Copy each line of the entries that contains the word "investigate".

*** Opening of STUDY MATERIAL ***

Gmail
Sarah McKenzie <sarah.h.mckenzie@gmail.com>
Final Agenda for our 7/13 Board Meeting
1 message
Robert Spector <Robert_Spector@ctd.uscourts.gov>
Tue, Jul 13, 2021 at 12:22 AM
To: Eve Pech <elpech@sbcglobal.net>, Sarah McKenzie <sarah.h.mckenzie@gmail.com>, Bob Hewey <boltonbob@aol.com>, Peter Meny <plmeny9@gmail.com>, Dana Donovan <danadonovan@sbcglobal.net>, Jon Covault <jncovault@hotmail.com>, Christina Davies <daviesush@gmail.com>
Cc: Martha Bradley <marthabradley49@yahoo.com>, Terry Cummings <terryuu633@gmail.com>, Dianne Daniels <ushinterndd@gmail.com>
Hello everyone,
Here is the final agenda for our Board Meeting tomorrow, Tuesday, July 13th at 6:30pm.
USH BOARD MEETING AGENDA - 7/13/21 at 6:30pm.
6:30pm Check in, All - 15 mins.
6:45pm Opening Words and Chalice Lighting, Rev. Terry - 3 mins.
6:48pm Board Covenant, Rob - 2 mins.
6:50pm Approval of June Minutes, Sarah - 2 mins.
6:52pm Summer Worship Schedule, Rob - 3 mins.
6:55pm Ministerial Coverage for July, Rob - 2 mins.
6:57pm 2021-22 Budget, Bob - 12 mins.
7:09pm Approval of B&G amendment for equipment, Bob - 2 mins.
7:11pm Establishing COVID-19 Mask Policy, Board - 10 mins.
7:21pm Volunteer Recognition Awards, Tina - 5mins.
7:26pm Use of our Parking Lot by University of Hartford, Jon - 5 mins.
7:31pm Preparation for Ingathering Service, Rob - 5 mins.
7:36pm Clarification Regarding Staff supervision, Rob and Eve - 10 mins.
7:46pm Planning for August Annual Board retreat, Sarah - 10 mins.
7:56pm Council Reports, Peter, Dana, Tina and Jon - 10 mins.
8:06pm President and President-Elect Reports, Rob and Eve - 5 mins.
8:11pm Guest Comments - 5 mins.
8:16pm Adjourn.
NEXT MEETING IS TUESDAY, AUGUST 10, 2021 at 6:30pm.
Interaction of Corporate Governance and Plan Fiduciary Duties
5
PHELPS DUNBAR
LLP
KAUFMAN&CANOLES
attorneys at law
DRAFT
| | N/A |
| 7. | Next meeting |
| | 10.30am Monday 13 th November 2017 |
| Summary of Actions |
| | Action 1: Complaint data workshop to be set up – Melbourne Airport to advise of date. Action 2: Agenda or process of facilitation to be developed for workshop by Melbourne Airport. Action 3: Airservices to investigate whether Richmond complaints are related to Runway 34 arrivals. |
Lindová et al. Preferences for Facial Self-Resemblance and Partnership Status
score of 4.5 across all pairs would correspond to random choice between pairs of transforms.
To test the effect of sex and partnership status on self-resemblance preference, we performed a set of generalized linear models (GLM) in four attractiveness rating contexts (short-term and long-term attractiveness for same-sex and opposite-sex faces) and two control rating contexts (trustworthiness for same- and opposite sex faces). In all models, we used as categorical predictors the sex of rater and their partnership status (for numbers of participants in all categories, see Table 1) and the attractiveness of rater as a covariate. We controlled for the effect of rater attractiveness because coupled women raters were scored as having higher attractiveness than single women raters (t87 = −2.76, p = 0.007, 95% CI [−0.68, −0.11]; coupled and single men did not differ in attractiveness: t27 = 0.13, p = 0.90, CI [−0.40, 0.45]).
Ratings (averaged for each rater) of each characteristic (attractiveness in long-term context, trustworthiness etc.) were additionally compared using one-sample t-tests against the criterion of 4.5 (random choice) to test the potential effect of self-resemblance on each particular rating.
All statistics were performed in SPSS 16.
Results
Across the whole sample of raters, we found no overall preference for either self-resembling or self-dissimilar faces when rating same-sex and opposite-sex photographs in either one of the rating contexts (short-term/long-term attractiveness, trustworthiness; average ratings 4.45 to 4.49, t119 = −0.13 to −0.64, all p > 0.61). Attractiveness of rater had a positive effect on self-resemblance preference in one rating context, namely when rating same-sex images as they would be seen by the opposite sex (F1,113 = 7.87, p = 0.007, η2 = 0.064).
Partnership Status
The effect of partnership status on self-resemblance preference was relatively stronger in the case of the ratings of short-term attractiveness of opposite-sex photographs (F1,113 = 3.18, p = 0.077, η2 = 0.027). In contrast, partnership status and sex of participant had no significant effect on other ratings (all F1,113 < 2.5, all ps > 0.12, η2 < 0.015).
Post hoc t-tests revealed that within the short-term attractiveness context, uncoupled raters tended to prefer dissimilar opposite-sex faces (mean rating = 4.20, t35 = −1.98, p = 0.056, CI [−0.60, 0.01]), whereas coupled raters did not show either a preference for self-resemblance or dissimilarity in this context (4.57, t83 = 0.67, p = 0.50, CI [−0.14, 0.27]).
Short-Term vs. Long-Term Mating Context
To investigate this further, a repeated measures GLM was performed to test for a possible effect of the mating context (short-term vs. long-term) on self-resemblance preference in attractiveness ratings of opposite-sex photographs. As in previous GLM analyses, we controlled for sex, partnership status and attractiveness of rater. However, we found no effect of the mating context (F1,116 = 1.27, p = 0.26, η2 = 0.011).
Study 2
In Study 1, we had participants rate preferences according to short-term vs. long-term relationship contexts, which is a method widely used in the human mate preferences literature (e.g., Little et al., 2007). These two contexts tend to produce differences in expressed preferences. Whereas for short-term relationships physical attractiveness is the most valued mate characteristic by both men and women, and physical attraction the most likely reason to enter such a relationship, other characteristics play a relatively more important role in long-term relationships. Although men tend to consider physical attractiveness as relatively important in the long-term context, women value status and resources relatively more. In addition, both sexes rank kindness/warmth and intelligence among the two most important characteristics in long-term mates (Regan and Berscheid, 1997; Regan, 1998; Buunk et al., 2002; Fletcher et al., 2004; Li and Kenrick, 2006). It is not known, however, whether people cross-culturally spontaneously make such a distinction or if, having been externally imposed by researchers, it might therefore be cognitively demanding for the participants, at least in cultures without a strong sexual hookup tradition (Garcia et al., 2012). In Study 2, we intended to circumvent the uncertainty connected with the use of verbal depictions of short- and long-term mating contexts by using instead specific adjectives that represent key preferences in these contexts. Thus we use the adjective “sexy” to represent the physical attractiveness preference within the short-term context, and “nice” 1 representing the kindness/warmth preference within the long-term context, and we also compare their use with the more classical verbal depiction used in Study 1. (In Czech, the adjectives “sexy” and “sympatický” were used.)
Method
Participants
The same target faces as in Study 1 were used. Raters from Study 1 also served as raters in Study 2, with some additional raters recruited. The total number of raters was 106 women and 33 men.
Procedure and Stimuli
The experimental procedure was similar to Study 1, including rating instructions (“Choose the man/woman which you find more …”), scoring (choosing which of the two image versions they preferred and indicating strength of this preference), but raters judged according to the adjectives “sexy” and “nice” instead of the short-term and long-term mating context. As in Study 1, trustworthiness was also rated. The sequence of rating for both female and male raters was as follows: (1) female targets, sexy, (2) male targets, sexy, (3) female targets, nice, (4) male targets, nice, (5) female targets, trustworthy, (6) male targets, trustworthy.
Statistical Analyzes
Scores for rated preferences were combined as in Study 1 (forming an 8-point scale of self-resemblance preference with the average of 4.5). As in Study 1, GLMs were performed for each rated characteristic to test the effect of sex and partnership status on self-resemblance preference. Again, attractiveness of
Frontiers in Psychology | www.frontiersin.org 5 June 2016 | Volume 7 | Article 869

*** Close of STUDY MATERIAL ***

REPLY
| | Action 1: Complaint data workshop to be set up – Melbourne Airport to advise of date. Action 2: Agenda or process of facilitation to be developed for workshop by Melbourne Airport. Action 3: Airservices to investigate whether Richmond complaints are related to Runway 34 arrivals. |
To investigate this further, a repeated measures GLM was performed to test for a possible effect of the mating context (short-term vs. long-term) on self-resemblance preference in attractiveness ratings of opposite-sex photographs. As in previous GLM analyses, we controlled for sex, partnership status and attractiveness of rater. However, we found no effect of the mating context (F1,116 = 1.27, p = 0.26, η2 = 0.011).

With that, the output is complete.